I am going to back track. I was visiting with a friend who was visiting with a mother figure (let’s call her Q), who had been diagnosed with cancer. She was mid 90s and declined to pursue curative treatment. My friend made a comment that I had just finished hospice volunteer training (backstory my friend later told me that she knew Q was anti-hospice). Q asked what exactly I did. I explained some of the avenues I could help as a volunteer and other services that they offered. She was adamant that she was not giving up. And I agreed that she was not, but maybe hospice service could help her stay in her home longer AND more importantly, keep her quality of life as pain free as it could be. We talked about other things, spring flowers and her childhood on the farm. Later she asked, how would I do this? I said either your cancer doctor can refer you or you can self-refer, and they can work with your care team to determine eligibility. And I left her the phone number.  She did call, they did help and while I was not part of her official care team, I felt I helped make hospice more understandable, less scary and more accessible.

Back to the things I could help with: I could do one on one visits both in hospice house and nursing homes. I could send happy cards to those people who might be farther away. These aren’t pen pals more just sending a card with a note every 2-3 weeks that might talk about the flowers blooming or something to jog a memory, less about me, more letting them know they are being thought of. I could do behind the scenes admin work, preparing blank patient files, mailings, and putting stickers on tiny boxes of chocolates for events. I could help with events as the grief center has quite a few annual support events to help people with their grief. In those events, you can help clean up or be a hand out greeter, etc. One of the ways I do help is caregiver respite. This is when I go into someone’s home for up to 3 hours and sit with their loved one as they go out. Maybe it is an errand or a doctor’s appointment, a meeting or even just to get OUT. There is no wrong reason to say, hey can someone come and sit with my loved one while I get out? Being a caregiver is SO HARD. We have talked about it. I love this sort of volunteering because I know it helps that person so much. And it isn’t about me. I sat the other day for 3 hours while Growing Pains played. So much so that Netflix asked if we were REALLY still watching. I watched my new friend to make sure that they didn’t need anything and offered a tissue or another throw when needed. Answered the same question multiple times and just allowed myself to sit and be. Win for all of us.

I also signed up for Watchful Passage. This is along the same lines as NODA (no one dies alone). It provides a comforting, compassionate presence during the period of active dying and at the client’s passing. Examples of how this is needed? The Client is in their 70s, parent is in their 90s and in poor health and doesn’t feel able watch the child die. We might sit with the client and be in contact by phone with the parent. They know the child did not die alone. The client lives here, is actively dying and the family members are overseas trying to get back but are not going to get here in time.

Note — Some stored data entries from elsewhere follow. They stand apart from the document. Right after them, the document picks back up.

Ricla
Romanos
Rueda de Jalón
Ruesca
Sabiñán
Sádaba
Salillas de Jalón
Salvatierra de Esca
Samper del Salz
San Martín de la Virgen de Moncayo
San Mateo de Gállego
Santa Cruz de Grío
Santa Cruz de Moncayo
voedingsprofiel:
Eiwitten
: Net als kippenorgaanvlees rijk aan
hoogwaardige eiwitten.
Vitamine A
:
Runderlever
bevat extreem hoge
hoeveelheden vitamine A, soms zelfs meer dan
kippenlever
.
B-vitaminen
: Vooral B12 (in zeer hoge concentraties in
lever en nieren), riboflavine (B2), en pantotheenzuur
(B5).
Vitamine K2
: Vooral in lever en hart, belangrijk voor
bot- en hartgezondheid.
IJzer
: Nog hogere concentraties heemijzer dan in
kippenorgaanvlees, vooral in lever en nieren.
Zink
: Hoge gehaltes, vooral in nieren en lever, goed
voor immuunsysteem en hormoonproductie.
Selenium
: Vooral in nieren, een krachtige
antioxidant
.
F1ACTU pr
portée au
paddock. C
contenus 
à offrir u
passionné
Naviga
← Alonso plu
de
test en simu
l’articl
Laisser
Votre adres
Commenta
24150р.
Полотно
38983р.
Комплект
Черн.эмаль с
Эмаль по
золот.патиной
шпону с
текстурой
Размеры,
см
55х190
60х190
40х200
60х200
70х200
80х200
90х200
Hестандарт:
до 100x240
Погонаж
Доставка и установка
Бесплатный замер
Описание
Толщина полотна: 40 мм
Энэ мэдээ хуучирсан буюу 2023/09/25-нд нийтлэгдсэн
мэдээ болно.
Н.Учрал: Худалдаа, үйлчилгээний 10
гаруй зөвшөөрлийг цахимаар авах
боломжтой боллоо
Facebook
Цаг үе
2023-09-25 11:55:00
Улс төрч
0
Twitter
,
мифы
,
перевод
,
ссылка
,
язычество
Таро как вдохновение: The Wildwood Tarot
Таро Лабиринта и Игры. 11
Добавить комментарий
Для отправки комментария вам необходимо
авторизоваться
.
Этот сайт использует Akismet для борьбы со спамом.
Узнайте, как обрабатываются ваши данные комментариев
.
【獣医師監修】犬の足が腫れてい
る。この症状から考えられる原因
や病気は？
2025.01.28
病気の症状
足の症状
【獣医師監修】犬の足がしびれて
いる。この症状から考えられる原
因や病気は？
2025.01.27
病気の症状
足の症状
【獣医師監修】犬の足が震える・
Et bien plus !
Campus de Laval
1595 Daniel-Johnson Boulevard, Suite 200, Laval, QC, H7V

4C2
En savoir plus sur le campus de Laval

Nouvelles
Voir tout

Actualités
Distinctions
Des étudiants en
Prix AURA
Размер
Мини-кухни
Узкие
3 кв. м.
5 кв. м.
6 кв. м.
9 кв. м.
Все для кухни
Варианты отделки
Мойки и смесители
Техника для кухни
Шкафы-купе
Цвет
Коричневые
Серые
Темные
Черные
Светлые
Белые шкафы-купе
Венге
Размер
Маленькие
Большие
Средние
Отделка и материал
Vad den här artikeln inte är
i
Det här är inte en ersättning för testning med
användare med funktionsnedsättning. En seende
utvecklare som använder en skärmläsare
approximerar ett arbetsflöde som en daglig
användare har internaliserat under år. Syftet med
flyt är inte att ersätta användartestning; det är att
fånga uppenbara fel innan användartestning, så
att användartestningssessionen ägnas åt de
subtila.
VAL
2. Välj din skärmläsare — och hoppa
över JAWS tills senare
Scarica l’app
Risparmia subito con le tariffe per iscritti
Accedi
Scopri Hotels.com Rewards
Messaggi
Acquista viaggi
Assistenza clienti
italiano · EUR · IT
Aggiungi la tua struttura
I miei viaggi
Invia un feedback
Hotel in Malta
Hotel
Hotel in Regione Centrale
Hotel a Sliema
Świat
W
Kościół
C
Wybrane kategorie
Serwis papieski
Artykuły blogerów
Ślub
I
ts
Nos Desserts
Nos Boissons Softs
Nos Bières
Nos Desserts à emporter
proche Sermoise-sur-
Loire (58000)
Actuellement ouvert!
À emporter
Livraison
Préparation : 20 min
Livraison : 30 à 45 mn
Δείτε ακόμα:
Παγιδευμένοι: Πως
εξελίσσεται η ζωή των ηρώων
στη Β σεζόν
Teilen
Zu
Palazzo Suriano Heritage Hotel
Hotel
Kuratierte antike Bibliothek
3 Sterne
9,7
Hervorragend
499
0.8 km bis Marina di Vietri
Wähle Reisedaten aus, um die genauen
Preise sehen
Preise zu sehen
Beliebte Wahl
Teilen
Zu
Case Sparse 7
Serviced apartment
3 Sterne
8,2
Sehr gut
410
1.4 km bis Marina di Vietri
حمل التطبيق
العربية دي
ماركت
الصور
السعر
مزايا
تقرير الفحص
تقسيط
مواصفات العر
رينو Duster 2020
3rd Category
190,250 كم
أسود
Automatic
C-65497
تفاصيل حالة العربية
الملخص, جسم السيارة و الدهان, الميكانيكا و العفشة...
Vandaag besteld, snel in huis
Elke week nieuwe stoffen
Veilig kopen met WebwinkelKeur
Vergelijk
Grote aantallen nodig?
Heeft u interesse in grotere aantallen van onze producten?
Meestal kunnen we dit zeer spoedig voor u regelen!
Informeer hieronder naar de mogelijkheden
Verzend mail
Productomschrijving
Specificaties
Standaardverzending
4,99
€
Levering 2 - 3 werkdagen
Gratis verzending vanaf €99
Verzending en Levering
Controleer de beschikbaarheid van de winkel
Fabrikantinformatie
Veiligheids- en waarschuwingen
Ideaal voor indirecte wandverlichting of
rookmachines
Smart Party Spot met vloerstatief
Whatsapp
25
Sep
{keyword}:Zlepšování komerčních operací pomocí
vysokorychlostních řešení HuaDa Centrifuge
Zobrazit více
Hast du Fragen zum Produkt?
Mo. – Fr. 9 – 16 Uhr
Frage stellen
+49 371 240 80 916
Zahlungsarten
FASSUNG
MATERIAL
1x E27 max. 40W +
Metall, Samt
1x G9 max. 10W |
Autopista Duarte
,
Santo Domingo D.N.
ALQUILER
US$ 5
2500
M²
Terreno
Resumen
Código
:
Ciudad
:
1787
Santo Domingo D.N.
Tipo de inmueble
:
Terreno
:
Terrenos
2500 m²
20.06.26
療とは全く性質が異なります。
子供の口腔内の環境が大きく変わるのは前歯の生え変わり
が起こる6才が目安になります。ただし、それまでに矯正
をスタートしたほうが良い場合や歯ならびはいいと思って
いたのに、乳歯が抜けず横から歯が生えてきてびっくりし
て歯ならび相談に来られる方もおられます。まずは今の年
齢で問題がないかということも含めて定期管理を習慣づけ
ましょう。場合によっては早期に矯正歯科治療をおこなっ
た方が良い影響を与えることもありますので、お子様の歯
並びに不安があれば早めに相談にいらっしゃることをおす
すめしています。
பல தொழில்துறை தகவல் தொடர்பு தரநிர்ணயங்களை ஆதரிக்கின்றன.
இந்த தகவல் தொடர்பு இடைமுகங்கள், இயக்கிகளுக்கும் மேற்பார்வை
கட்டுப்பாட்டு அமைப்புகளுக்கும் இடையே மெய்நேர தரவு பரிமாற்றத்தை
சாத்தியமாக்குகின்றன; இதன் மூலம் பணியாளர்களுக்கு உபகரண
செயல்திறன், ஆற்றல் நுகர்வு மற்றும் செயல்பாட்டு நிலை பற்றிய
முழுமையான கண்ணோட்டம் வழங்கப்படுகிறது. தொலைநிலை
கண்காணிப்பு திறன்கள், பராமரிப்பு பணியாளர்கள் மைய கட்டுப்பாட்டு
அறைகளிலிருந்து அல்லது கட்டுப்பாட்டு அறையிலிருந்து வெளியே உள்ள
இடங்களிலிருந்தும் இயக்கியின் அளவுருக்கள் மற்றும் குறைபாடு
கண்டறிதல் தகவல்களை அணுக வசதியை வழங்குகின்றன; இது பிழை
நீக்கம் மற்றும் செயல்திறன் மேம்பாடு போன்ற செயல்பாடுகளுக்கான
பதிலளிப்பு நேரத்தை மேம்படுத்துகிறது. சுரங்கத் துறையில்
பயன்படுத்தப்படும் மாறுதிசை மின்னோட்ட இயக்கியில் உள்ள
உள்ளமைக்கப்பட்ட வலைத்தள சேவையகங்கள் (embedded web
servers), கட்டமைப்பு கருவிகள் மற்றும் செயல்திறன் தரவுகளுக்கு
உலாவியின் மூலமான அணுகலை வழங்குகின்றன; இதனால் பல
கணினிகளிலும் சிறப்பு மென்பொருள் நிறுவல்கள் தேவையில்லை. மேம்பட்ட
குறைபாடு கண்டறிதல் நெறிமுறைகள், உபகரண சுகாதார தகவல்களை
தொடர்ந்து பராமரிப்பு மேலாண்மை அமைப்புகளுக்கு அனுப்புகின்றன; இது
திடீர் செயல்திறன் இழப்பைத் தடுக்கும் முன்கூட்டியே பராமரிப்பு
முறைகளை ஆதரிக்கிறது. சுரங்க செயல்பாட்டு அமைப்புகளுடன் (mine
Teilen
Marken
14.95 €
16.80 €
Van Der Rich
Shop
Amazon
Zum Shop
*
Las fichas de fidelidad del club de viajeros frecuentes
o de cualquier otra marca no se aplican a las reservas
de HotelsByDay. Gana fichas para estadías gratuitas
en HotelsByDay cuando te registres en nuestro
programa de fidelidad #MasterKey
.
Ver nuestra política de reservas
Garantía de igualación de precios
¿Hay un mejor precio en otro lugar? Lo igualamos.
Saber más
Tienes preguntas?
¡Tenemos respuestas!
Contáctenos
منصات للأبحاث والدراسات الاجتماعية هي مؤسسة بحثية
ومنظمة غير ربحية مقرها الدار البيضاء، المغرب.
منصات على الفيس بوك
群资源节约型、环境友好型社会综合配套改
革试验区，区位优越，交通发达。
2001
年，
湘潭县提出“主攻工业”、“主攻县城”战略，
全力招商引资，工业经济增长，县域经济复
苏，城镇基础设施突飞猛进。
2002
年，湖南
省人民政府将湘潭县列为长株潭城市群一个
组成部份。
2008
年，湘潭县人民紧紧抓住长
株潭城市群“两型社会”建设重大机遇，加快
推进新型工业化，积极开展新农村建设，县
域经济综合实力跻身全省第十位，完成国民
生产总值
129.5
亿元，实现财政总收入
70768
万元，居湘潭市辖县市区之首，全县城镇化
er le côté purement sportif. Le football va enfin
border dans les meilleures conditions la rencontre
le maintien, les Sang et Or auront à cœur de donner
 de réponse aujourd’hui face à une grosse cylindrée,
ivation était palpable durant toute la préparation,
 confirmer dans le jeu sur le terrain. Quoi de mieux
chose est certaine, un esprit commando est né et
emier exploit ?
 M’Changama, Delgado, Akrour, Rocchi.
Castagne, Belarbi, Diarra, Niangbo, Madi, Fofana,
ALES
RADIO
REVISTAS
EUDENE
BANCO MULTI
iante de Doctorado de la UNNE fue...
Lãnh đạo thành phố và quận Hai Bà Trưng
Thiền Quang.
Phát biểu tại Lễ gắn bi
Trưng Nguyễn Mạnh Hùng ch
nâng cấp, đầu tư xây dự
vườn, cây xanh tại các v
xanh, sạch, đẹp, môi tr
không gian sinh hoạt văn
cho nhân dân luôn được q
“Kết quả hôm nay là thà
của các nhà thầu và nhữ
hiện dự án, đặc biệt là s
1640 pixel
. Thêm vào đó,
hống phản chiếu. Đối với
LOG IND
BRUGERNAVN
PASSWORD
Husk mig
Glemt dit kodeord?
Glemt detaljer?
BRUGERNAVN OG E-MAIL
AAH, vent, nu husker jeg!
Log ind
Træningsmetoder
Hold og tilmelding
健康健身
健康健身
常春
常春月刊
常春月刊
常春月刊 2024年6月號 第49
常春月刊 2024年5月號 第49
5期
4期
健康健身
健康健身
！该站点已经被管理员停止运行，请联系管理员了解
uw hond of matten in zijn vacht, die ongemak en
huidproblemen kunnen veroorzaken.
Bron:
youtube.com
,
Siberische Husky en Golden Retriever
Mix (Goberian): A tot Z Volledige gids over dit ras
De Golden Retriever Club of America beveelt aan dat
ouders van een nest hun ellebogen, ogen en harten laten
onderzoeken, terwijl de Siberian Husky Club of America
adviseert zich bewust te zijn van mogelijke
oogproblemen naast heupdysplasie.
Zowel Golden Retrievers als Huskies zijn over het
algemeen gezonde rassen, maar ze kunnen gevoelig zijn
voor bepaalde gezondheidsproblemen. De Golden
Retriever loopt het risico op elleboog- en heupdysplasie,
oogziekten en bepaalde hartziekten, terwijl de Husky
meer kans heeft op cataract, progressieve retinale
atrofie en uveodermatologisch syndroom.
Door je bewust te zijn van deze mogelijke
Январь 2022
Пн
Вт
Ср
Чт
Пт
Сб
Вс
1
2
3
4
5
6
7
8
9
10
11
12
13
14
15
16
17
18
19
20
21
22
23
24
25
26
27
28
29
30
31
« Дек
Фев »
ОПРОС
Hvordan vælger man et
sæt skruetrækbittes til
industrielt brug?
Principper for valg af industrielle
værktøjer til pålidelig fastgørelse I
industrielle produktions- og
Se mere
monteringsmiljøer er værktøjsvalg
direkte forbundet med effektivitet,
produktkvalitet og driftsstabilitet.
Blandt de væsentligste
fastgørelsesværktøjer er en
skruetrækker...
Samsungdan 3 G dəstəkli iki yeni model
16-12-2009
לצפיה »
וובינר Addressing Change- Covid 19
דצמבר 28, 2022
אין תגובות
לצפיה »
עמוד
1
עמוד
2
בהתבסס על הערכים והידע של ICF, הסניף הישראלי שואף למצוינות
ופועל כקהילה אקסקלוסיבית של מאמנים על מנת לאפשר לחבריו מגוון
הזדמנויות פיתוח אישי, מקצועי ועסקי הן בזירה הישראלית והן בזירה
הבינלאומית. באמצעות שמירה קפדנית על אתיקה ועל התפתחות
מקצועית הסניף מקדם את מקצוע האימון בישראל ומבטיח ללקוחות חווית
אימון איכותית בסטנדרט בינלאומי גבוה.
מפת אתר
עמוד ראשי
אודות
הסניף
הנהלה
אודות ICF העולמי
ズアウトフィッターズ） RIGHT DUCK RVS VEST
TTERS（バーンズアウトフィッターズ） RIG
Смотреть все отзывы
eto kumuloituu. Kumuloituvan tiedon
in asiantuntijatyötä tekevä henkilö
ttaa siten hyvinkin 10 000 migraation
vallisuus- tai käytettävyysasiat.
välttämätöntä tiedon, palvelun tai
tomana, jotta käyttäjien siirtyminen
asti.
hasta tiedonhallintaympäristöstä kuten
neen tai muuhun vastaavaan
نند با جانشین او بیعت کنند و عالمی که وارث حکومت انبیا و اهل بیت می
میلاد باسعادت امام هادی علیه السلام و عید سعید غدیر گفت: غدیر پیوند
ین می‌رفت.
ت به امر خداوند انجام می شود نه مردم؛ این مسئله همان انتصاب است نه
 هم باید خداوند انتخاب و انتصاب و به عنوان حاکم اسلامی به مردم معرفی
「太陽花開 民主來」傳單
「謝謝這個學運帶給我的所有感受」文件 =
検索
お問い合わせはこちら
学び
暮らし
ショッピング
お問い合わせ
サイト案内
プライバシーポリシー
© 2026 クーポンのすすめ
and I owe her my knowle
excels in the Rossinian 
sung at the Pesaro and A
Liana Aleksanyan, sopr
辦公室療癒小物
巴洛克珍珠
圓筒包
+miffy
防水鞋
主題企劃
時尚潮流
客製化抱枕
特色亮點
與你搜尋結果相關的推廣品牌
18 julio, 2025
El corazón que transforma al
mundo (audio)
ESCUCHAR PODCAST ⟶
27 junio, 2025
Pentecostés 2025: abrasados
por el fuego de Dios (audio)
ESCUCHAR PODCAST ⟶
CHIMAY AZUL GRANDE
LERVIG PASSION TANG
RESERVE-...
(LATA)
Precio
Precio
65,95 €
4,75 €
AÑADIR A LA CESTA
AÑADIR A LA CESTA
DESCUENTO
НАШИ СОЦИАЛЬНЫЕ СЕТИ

This is a list of some of the things the organization I am working with provides. It might be different in your area, but they also might be able to guide you:

• Medical services by a hospice physician in addition to the patient’s physicians
• Nursing visits with hospice-certified RNs
• 24-hour RNs, on call for questions, emergencies or visits
• Medications for symptom control
• Medical equipment and supplies
• Therapies as needed to enhance quality of life
• Social worker services
• Home health aide visits
• Spiritual support
• Volunteer services
• Emotional support for patients and family
• Grief support for family members

One more thing, I have had people tell me that hospice killed their loved one. Lots to unpack with this. First off, it may feel that way to the person. They weren’t ready. Maybe there were unfinished feelings or issues. I think it frequently feels too soon for the survivors. I don’t know how many funerals I have been to that I have said, “I am so sorry for you, but I am glad “Q” is no longer in pain”. (I normally follow this with a nice memory I have of the person).

When a person is in pain (dying can be painful, the body slows down working and maybe the disease is causing pain), the body is in flight/fight mode. It is hard to let go when you are in a fight mode. Part of what hospice can provide is morphine or other medicine. The goal is comfort measures. But those are moderated, there are legal levels that can be prescribed but it is not devil may care. However, once the body receives the painkiller/sedative, it lessens the fight mode. The body can relax and with that may come a peaceful death.

Even having used hospice services at least four times, I had no idea how many more they can provide and how much they can help in some of the most difficult times in your life.